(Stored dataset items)
- - -
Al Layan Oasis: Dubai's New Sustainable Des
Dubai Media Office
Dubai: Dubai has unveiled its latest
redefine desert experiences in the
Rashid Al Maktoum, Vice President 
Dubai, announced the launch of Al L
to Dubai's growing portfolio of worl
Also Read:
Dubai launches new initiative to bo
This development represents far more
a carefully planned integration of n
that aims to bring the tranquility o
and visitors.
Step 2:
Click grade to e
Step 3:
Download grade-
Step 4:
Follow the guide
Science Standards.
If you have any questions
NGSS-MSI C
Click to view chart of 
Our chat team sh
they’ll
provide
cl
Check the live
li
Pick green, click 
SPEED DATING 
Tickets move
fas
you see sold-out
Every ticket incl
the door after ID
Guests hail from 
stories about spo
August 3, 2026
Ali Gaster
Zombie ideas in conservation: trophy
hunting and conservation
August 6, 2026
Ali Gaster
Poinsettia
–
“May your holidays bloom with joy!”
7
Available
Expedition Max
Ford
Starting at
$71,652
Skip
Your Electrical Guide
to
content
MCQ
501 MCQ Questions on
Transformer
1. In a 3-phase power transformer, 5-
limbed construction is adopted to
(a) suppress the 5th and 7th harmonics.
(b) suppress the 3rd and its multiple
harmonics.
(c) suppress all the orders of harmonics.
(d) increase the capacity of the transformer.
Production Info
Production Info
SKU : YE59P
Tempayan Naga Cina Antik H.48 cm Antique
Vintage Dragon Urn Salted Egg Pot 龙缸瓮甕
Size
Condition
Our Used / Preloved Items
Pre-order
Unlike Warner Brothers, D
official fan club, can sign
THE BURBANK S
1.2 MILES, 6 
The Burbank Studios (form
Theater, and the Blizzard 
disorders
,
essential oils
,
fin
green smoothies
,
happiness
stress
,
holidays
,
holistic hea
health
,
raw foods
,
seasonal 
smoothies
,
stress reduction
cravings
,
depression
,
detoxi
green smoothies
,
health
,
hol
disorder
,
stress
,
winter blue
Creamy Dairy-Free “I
- - -
▶ [YOUR OBJECTIVE]: Duplicate the records from their first line through the line containing "Dubai launches new initiative to bo", including both of those lines.

▶ [RESPONSE BOX]:
Al Layan Oasis: Dubai's New Sustainable Des
Dubai Media Office
Dubai: Dubai has unveiled its latest
redefine desert experiences in the
Rashid Al Maktoum, Vice President 
Dubai, announced the launch of Al L
to Dubai's growing portfolio of worl
Also Read:
Dubai launches new initiative to bo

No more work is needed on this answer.